Top Breakthrough Discovery | Published June 2020 in Nature

An image of Kyle Ferchen, BS, H. Leighton Grimes, PhD, Nathan Salomonis, PhD, and Andre Olsson, PhD.

Kyle Ferchen, BS, H. Leighton Grimes, PhD, Nathan Salomonis, PhD, and Andre Olsson, PhD

Changes in DNA can have very different consequences—some cause disease, while others have no effect. So how can we determine which mutations are important and which aren’t?

Single-cell methods hold the key to finding answers, according to a breakthrough study in the journal Nature led by H. Leighton Grimes, PhD, of the Division of Immunobiology, and Nathan Salomonis, PhD, of the Division of Biomedical Informatics.
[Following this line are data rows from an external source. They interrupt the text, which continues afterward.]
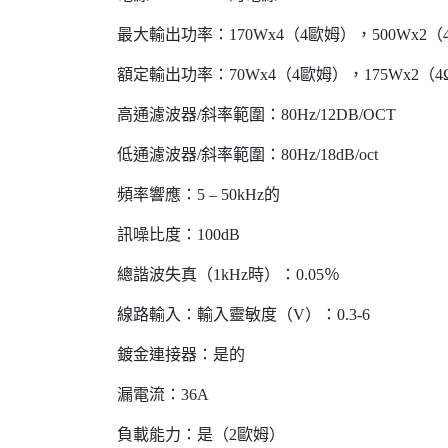
最大輸出功率：170Wx4（4歐姆），500Wx2（4
額定輸出功率：70Wx4（4歐姆），175Wx2（4Ω
高通濾波器/斜率範圍：80Hz/12DB/OCT
低通濾波器/斜率範圍：80Hz/18dB/oct
頻率響應：5 – 50kHz的
訊噪比度：100dB
總諧波失真（1kHz時）：0.05％
線路輸入：輸入靈敏度（V）：0.3-6
鍍金連接器：是的
漏電流：36A
負載能力：是（2歐姆）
The study introduces a new workflow to tackle the challenge of linking gene mutations with disease-causing processes. Researchers and clinicians can use this platform to study the single-cell genomics of a variety of diseases—potentially improving the precision and effectiveness of genetic-based diagnoses in the clinic.

Finding Missing Links

Advances in genetics and sequencing technologies have revealed many gene alterations that are associated with disease. Despite these insights, determining causality between genetics and disease can be tedious and difficult.

“We can already sequence a child’s genome and link a DNA sequence difference to the disease,” says Grimes. “However, determining which of these DNA changes is a real disease-causing mutation is difficult, but critical to understanding the molecular mechanisms of a disease, and driving toward a cure.”

Why are these connections so tricky to identify? The more we learn about gene and protein expression in each cell at a given moment, the more complex the task becomes. Single-cell analyses are vastly increasing the number of cellular populations to be studied, and each can be affected by mutations in unique ways.

To get a complete picture of how cells work, accurate models of genetic disease are essential. By analyzing these models at a single-cell level, researchers can evaluate how mutations and medications impact different cell states.